Excellent reminder @PCH5150,
I saw some footage of the Gatlinburg fire and it was horrifying.


----------



## Sonya (Oct 20, 2016)

Same thing applies to a tornado. If you have to run to the basement or safe room in the last minute everything you own could be gone and you will emerge with only those items you took into hiding with you.

Bug out bag, meds, weapon, leashes/carriers for pets, laptop, some food/water, important papers, cash, and any small sentimental irreplaceable items.

Wildfires were also a concern around here, we haven't had rain in something like 6 weeks. Got a good rain today so hopefully TN will get some too.


----------



## Smitty901 (Nov 16, 2012)

That is an Area we ride often we have a two week ride setup for may already. Sad ,we have been following it. Our prayers for the people in the area.


----------



## Denton (Sep 18, 2012)

Tennessee is getting some good rain. Too late for many, but I am glad it finally came.


----------



## Smitty901 (Nov 16, 2012)

The mayor lost his home and business to the fire. He said what Gatlinburg needs now is you to come visit. Tourism is what keeps the area alive. I know we will be keeping our reservation . The view may be different this trip but we are still going.


----------



## Denton (Sep 18, 2012)

Smitty901 said:


> The mayor lost his home and business to the fire. He said what Gatlinburg needs now is you to come visit. Tourism is what keeps the area alive. I know we will be keeping our reservation . The view may be different this trip but we are still going.


The food will still be good.


----------



## PCH5150 (Jun 15, 2015)

Smitty901 said:


> The mayor lost his home and business to the fire. He said what Gatlinburg needs now is you to come visit. Tourism is what keeps the area alive. I know we will be keeping our reservation . The view may be different this trip but we are still going.


Crockett's Breakfast Camp. Get the Black Bear Camp Skillet . It is more delicious food than any man should eat in one sitting. Almost ridiculous how much food they give you. Do not consider any other place for breakfast when you are there, and do not consider any other menu item. Thank me when you are done. lol


----------



## NotTooProudToHide (Nov 3, 2013)

Hurricane Matthew should also be a good reminder. You should know the natural hazards of your geological area and plan accordingly along with a plan to get the hell out of dodge.


----------



## Smitty901 (Nov 16, 2012)

When we take our two week ride we stay there and ride the area. log between 3800 and 5000 miles when we ride there.
Strange have a fire in CA it is on the news 24/7 . One in TN people dead injured and 1 story on the news.


----------



## Smitty901 (Nov 16, 2012)

No reason to start a new thread but here is some news on the fires. First there is this.

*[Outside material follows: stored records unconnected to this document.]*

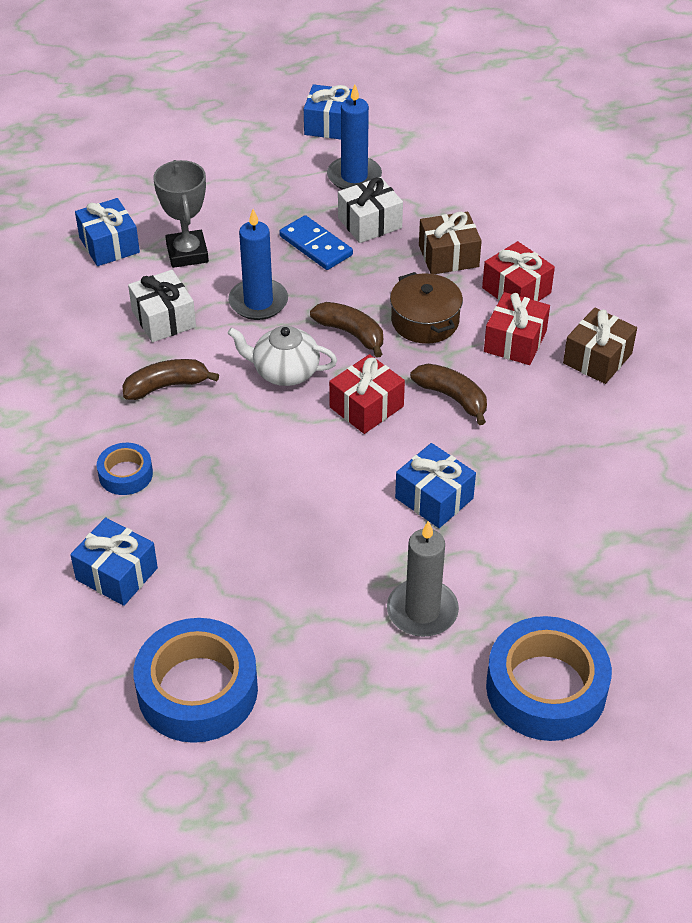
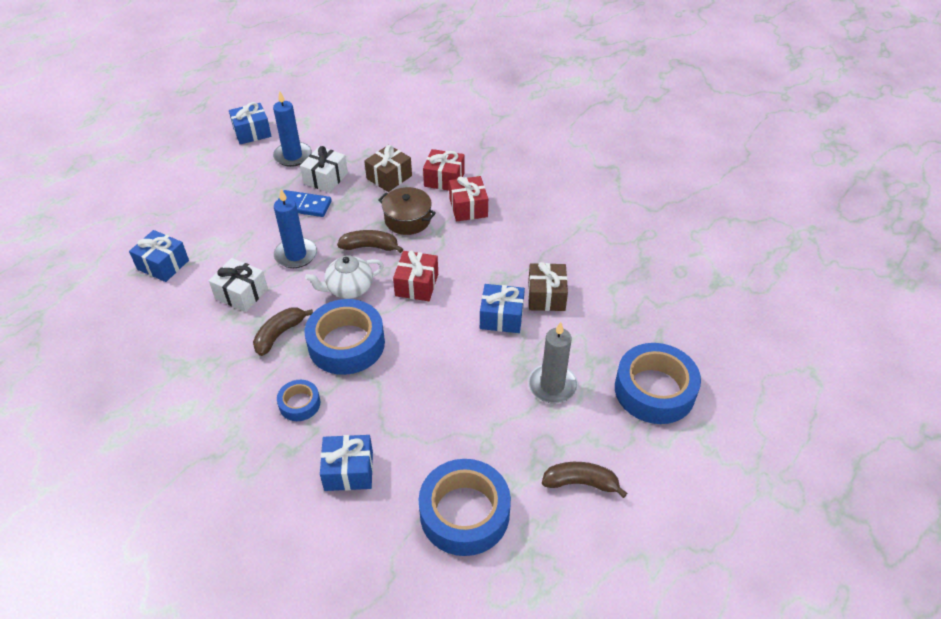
camera: 35 degrees left, 0 degrees up
(187, 253) = (223, 246): grey trophy -> none
(229, 434) = (346, 344): none -> blue tape
(452, 397) = (461, 255): brown banana -> brown banana (581, 483)
(597, 358) = (520, 196): brown gift -> brown gift (546, 296)

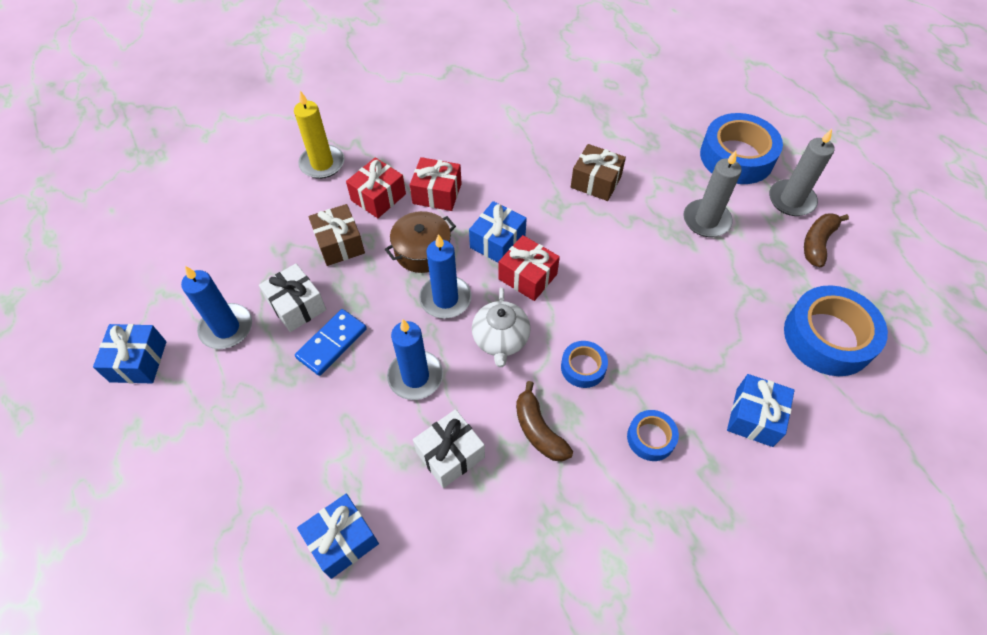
camera: 65 degrees left, 10 degrees up
(346, 344) = (583, 367): blue tape -> blue tape, size x0.51
(370, 247) = (445, 299): brown banana -> blue candle
(457, 141) = (322, 164): none -> yellow candle
(501, 317) = (607, 225): blue gift -> blue gift (497, 242)
(625, 449) = (791, 200): none -> grey candle

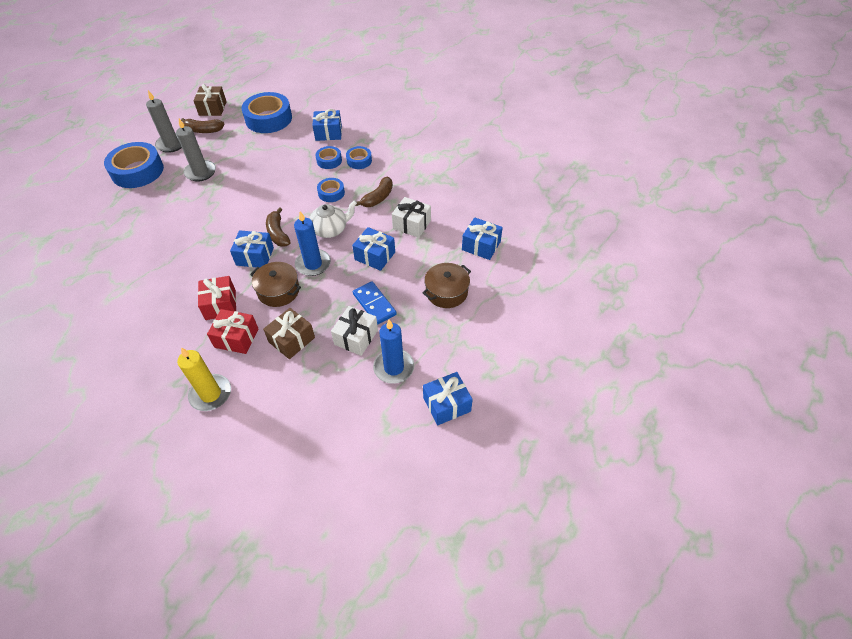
camera: 115 degrees left, 5 degrees down
(290, 441) = (446, 292): none -> brown pot
(332, 343) = (374, 304): blue domino -> blue domino turned 45 degrees clockwise
(415, 376) = (375, 256): blue candle -> blue gift
(527, 276) = (278, 233): red gift -> brown banana
(596, 182) = (181, 227): brown gift -> brown gift (212, 108)
(669, 391) = (329, 160): none -> blue tape

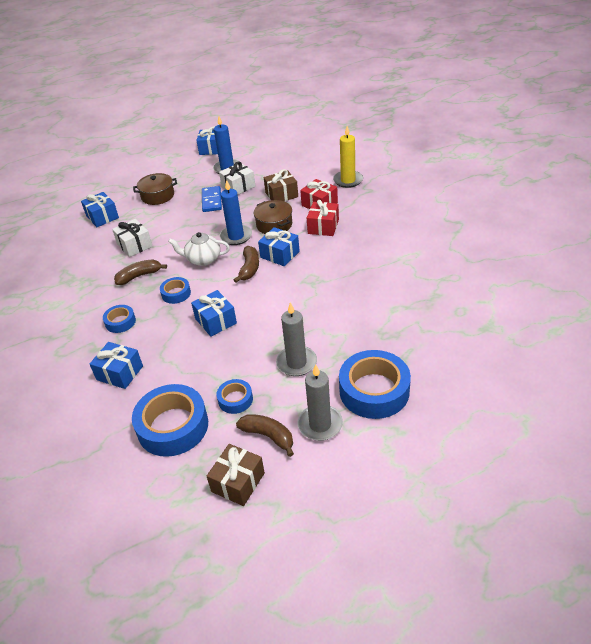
camera: 150 degrees left, 10 degrees down
(329, 160) = (149, 332): blue tape -> blue tape (235, 399)
(375, 256) = (184, 230): blue gift -> blue gift (216, 321)

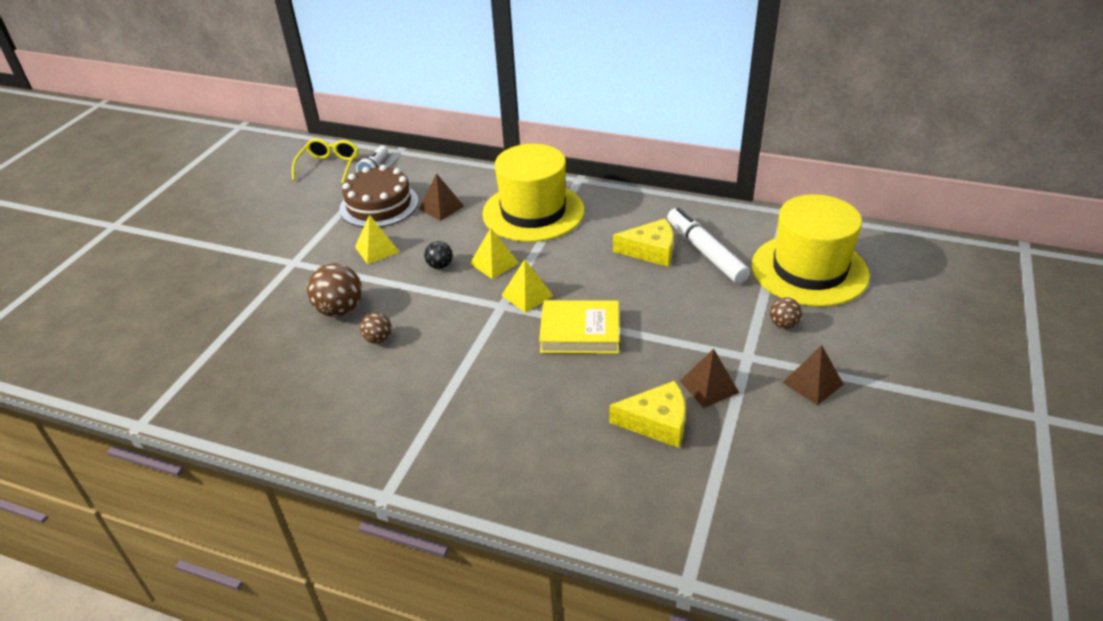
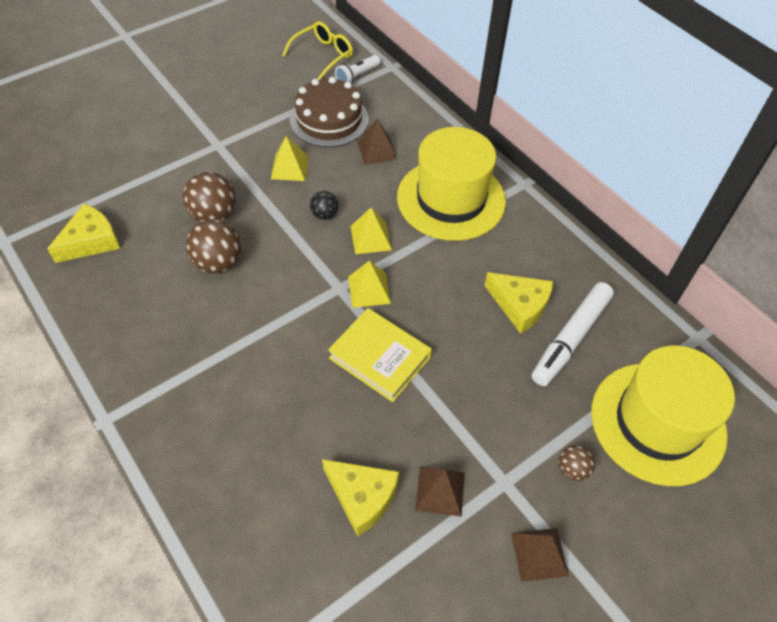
camera: 30 degrees right, 15 degrees up
(236, 381) = (91, 241): none -> yellow cheese
(378, 339) = (218, 263): brown ball -> brown ball, size x1.79
(705, 252) = (571, 338): white marker -> white marker turned 150 degrees counterclockwise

But you know there is more to the story, we always save the good stuff for last.

Alabama man loses job for calling Gatlinburg fire victims 'toothless, pond scum' Trump supporters | AL.com


----------



## sideKahr (Oct 15, 2014)

Smitty901 said:


> ...Strange have a fire in CA it is on the news 24/7. One in TN people dead injured and 1 story on the news.


They covered it extensively here. I really feel bad for those good folks. Pigeon forge is unique.


----------



## PCH5150 (Jun 15, 2015)

Smitty901 said:


> No reason to start a new thread but here is some news on the fires. First there is this.
> View attachment 31714
> 
> 
> ...


I'd love to wipe the smile off of that fat slug's face.


----------



## Smitty901 (Nov 16, 2012)

PCH5150 said:


> I'd love to wipe the smile off of that fat slug's face.


 My advise to him is to stay away from TN for a long time.


----------